In other words, if the main grounds on which the Court below has based its order acquitting the accused are reasonable and plausible and may not be entirely and effectively dislodged or demolished, the High Court should not disturb the order of acquittal.
Tested by the touchstone of the aforesaid principles, the reasonings given by the learned Asst. Sessions Judge are not unreasonable or perverse, on the contrary view given is plausible one.
10. At the time of hearing learned Addl. Government Advocate submitted that the order of acquittal passed by the learned trial Court was not legal and correct and need interference by this Court.
11. It is argued by the learned Addl. Government Advocate that the learned trial Court has not properly considered the two letters Exts. 1 and 2 alleged to have been written by the deceased and accused in proper perspective. Since those documents were marked as exhibits without objection, the genuineness of those documents should not be questioned. The law is well settled that if a document is marked without objection, at best the execution of that document need not be proved but the contents of the document are to be proved. In this case P.W. 3 who is the father of the deceased have not whispered a word regarding that the handwriting of the deceased nor its content. Hence, no weightage could be given to these letters to prove the charge under Sections 498A/304-IPC.
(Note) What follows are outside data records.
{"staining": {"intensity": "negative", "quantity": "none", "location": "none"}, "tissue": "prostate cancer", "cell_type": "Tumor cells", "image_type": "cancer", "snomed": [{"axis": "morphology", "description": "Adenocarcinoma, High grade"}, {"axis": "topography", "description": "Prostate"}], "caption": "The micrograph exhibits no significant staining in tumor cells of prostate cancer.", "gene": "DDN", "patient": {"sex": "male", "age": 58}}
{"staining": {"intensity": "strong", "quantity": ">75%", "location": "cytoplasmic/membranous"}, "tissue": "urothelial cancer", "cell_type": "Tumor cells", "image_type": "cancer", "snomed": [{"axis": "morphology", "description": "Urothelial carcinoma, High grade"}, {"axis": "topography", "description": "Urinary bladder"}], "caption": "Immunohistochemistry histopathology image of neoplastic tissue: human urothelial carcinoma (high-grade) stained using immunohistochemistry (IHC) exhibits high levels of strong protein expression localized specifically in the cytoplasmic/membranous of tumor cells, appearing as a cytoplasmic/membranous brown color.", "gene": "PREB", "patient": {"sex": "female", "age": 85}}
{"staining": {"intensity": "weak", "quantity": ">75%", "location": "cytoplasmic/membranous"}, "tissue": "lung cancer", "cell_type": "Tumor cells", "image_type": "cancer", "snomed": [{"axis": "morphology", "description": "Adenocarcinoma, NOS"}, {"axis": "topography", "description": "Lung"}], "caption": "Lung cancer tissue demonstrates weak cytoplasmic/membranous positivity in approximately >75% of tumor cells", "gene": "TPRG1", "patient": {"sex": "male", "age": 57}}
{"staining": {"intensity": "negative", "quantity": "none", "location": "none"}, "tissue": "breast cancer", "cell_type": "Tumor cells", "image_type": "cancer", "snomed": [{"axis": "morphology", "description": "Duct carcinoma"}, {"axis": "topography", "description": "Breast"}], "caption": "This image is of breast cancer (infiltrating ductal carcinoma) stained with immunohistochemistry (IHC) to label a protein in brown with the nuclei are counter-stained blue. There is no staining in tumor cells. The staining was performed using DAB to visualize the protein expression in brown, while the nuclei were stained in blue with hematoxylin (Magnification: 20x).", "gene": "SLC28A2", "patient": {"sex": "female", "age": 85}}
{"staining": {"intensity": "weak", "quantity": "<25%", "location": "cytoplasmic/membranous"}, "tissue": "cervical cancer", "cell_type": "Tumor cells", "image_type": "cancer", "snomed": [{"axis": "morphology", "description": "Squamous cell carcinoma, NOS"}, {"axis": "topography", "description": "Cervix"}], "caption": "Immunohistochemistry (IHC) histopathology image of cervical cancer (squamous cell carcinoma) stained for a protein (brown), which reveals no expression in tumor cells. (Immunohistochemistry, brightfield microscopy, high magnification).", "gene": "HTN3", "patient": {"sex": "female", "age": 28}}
12. It is further argued that there was an extra judicial confession made by the accused which had not been taken into consideration by the trial Court. On perusal of the records, it reveals that there was no extra judicial confession made by the accused nor had the prosecution put this question to the accused while recording his statement under Section 313 Cr.P.C. Since prosecution had not made out a case of extra judicial confession made by the accused, the trial Court had not considered the same. This Court has also thoroughly examined the records and nothing was brought out from the records that accused had made any extra judicial confession at any point of time which needs to be considered in this case.
13. Both the grounds raised by the learned Addl. Government Advocate fails and no other submissions made by him to unsettle the findings recorded by the learned trial Court. Hence, the Government Appeal stands dismissed.
The bail bond furnished by the respondent in pursuance of the warrant issued against him stands discharged. LCR be sent forthwith.